Replacing the Clean Water Rule – Is the Dance Really Over?
On April 21, 2020, the United States Environmental Protection Agency ("EPA") and Army Corps of Engineers ("Corps") completed step two of the two-step "repeal and replace" process ordered by President Trump in 2017 by publishing the final rule defining the scope of waters federally regulated under the Clean Water Act ("CWA").
The Navigable Waters Protection Rule ("Rule") will become effective June 2, 2020, replacing the rule published in October 2019.
A Brief History
Back in October, the EPA and the Corps completed step one by publishing the formal repeal of the Obama-era 2015 Clean Water Rule. The repeal, which took effect on December 23, 2019, returned the country to national uniformity, but also to the confusion existing under the pre-2015 regulations. One month later, the agencies announced the issuance of "The Navigable Waters Protection Rule: Definition of Waters of the United States." The draft definition of "waters of the United States," ubiquitously called WOTUS, was published in the Federal Register in February 2019 for public comment on whether it clarified the uncertainty surrounding the Clean Water Rule, while still protecting resources. On January 23, 2020, after receiving over 11,000 comments, the agencies announced the long-awaited rule would be forthcoming.

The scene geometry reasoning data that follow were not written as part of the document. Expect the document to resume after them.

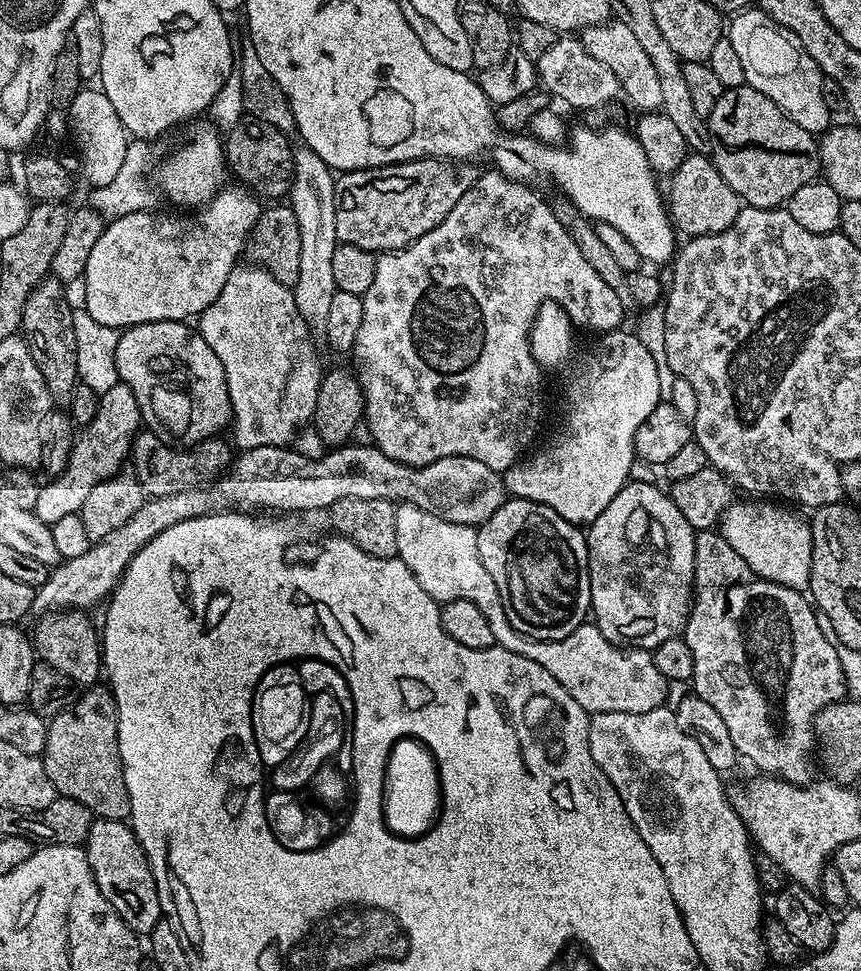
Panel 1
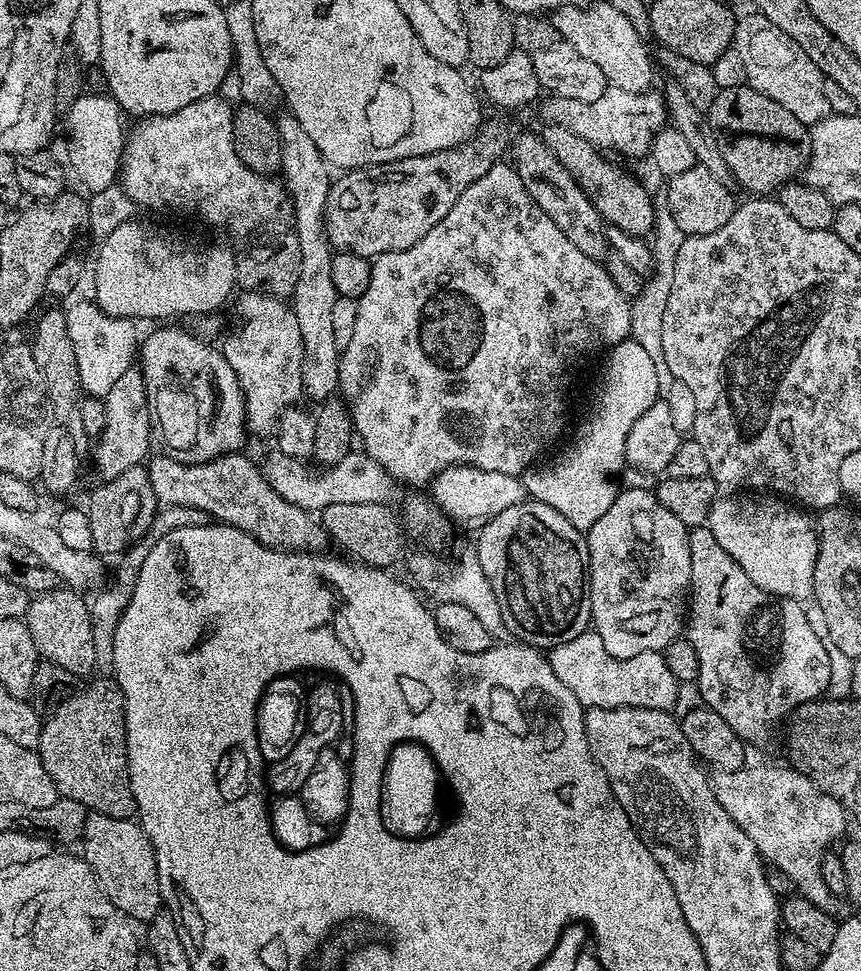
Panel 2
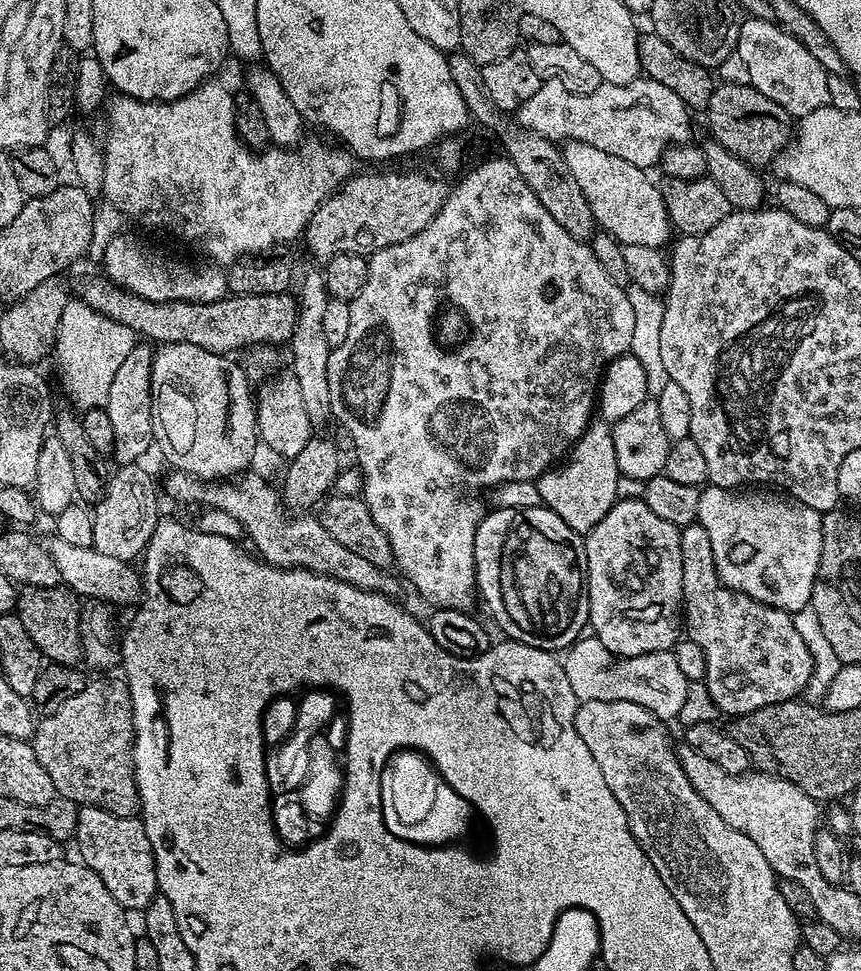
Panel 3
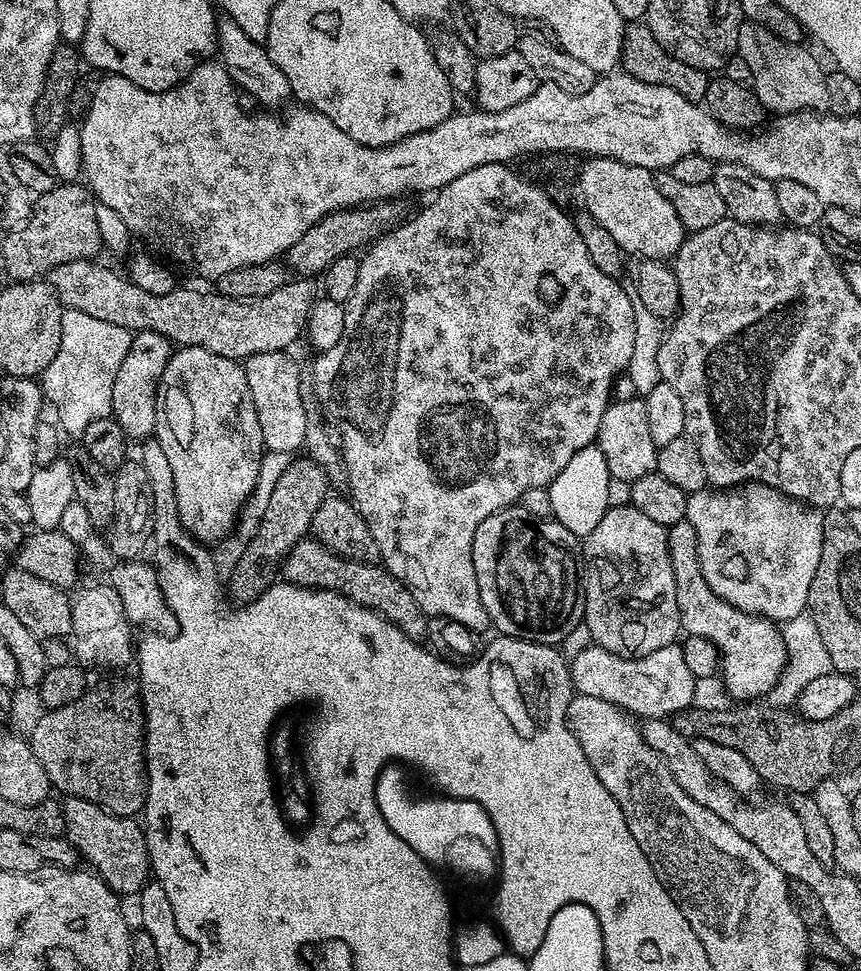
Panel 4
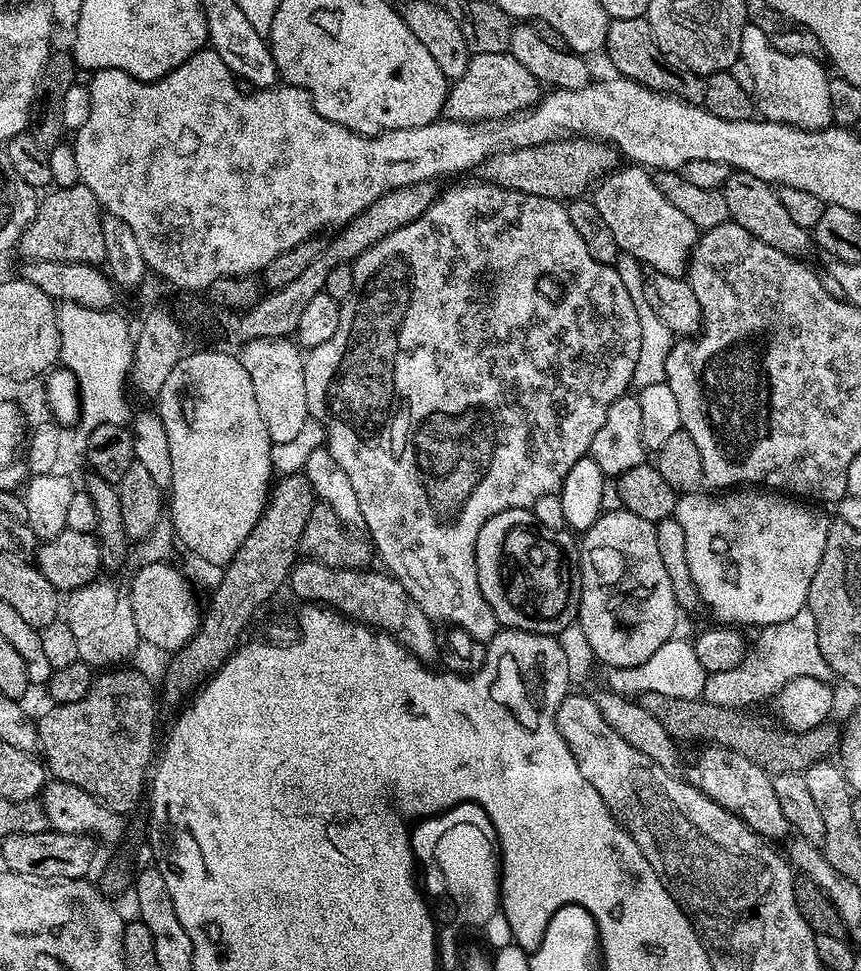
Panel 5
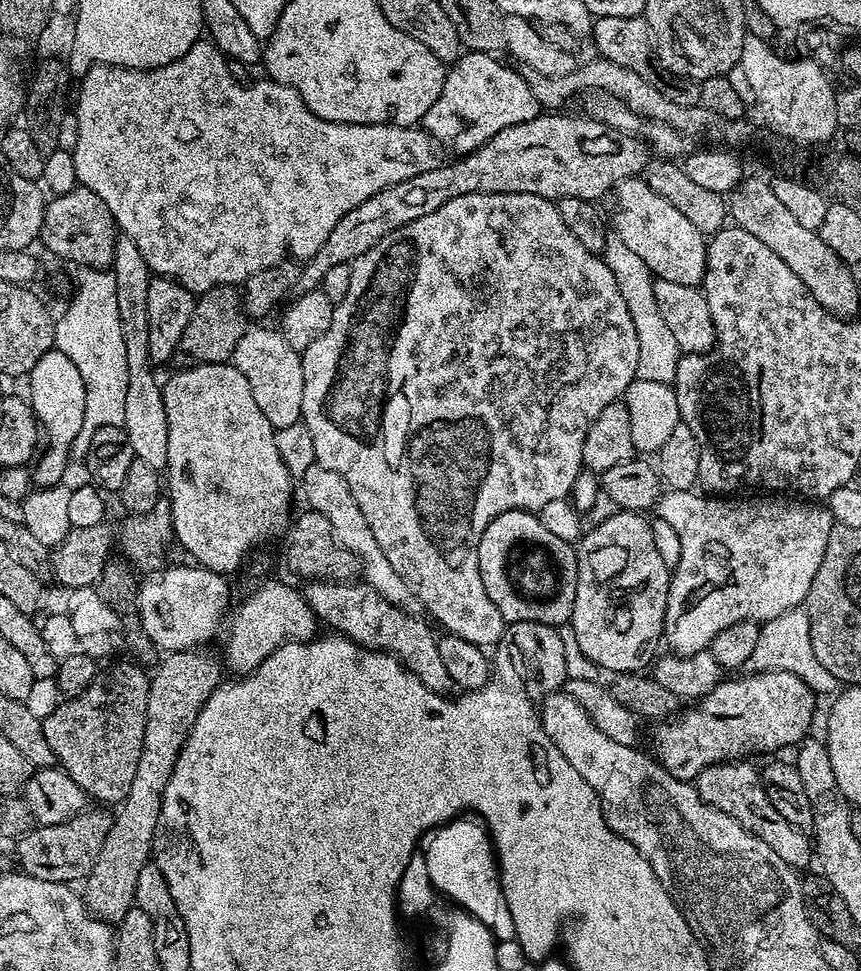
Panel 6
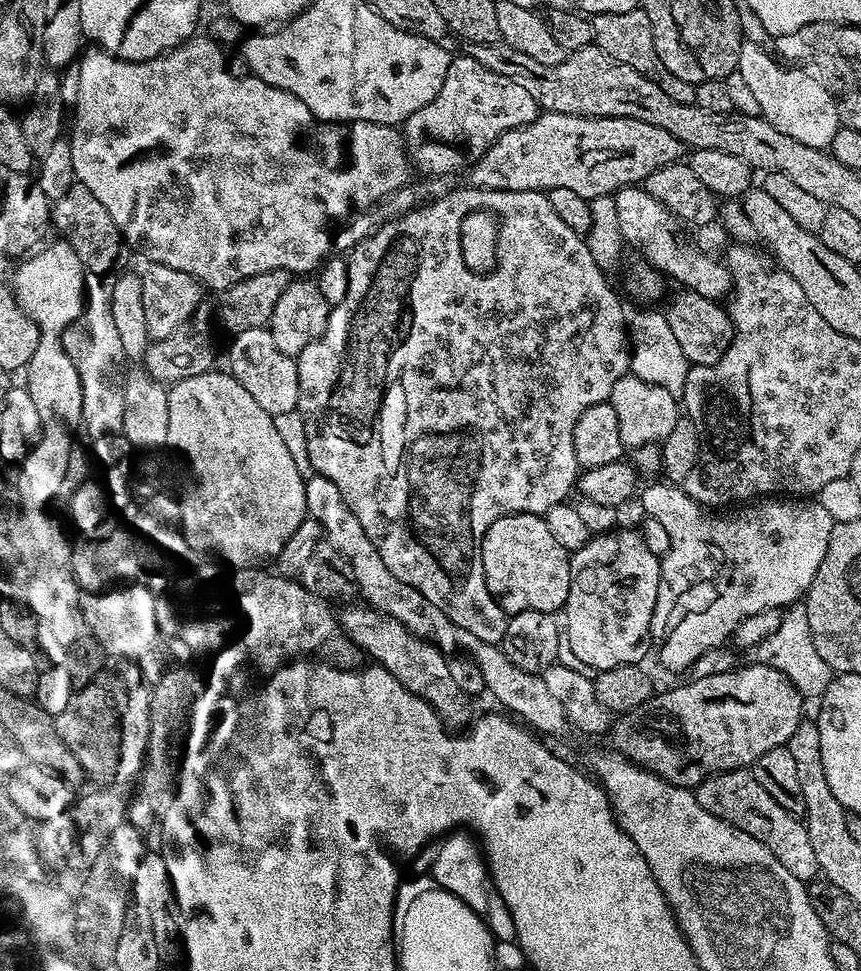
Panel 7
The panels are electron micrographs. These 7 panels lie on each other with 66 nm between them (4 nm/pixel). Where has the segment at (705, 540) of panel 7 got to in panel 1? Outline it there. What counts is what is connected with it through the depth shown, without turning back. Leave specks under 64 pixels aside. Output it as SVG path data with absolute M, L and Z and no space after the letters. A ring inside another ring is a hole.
M762 498L735 501L724 511L719 529L730 546L745 558L752 572L773 584L807 589L812 561L812 525L807 519L787 512L783 503Z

Step Two: Navigable Waters Protection Rule = The Replacement Rule
The Rule completes the process designed to modify and narrow CWA federal jurisdiction. The key elements of the Rule, similar to what was proposed, are intended as categorical bright lines to improve clarity and predictability for the regulators and the regulated. According to the agencies, WOTUS includes:
The territorial seas and traditional navigable waters (long ago expanded beyond commercially navigable-in-fact waters);
Tributaries of such waters;
Lakes, ponds and impoundments of such waters; and,
Twelve exclusions from the WOTUS definition, or non-jurisdictional waters, include: groundwater; ephemeral streams; stormwater runoff and stormwater control features; ditches that are not jurisdictional; prior converted cropland; artificial lakes and ponds; and artificially irrigated areas, including agricultural areas that would revert to uplands were the irrigation to cease.
The Rule also includes 16 definitions, including "wetlands," "ditch," "perennial," "intermittent," "ephemeral," and "tributary" to help interpret the Rule. No "significant nexus" test will be applied.

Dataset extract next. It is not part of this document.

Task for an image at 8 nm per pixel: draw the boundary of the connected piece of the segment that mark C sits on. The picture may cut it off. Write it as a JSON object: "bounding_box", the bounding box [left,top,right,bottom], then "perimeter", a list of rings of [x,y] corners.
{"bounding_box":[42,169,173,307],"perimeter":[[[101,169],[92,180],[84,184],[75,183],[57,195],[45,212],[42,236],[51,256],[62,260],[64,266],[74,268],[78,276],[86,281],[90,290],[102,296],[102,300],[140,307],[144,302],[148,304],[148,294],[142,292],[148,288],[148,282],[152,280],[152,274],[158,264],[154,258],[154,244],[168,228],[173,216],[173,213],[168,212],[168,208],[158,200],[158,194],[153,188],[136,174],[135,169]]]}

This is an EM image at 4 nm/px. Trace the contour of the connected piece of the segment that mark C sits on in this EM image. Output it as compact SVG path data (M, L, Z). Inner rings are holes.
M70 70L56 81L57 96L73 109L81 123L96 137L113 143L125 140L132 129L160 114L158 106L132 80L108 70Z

For the sake of simplicity, the EPA and the Corps will codify the new definition of WOTUS in two locations of the Code of Federal Regulations, within Title 40 and Title 33, where each agency's jurisdiction under the Act is implemented. A copy of the published Rule can be found here.
You Can't Always Get What You Want
As expected, industries whose operations typically affect WOTUS through dredging, filling, and permitted or unpermitted discharges—including agriculture, construction, manufacturing, and real estate development—will be affected by the Rule. But legal challenges are already at play that may cause a delayed implementation of the Rule. North Carolina, which challenged the 2015 Clean Water Rule under a previous administration, has joined a multistate lawsuit opposing the Rule. The North Carolina Department of Environmental Quality joined North Carolina's Attorney General and 16 other states in suing on the Rule. Several environmental conservation groups have filed legal challenges as well.
Further adding to the confusion is the decision by the United States Supreme Court in County of Maui, Hawaii v. Hawaii Wildlife Fund. Decided on April 23, 2020, after the Rule was published but before its effective date, the opinion holds that the provisions of the Act at issue require a National Pollutant Discharge Elimination System permit when there is a direct discharge from a point source into navigable waters or when there is a "functional equivalent of a direct discharge" through groundwater. What effect this will have on the Rule's exclusion of groundwater from federal jurisdiction remains to be seen.
The regulated community can expect uncertainty and inconsistency once the Rule becomes effective next month, and as lawsuits proceed. Perhaps it's a new riff in an old song.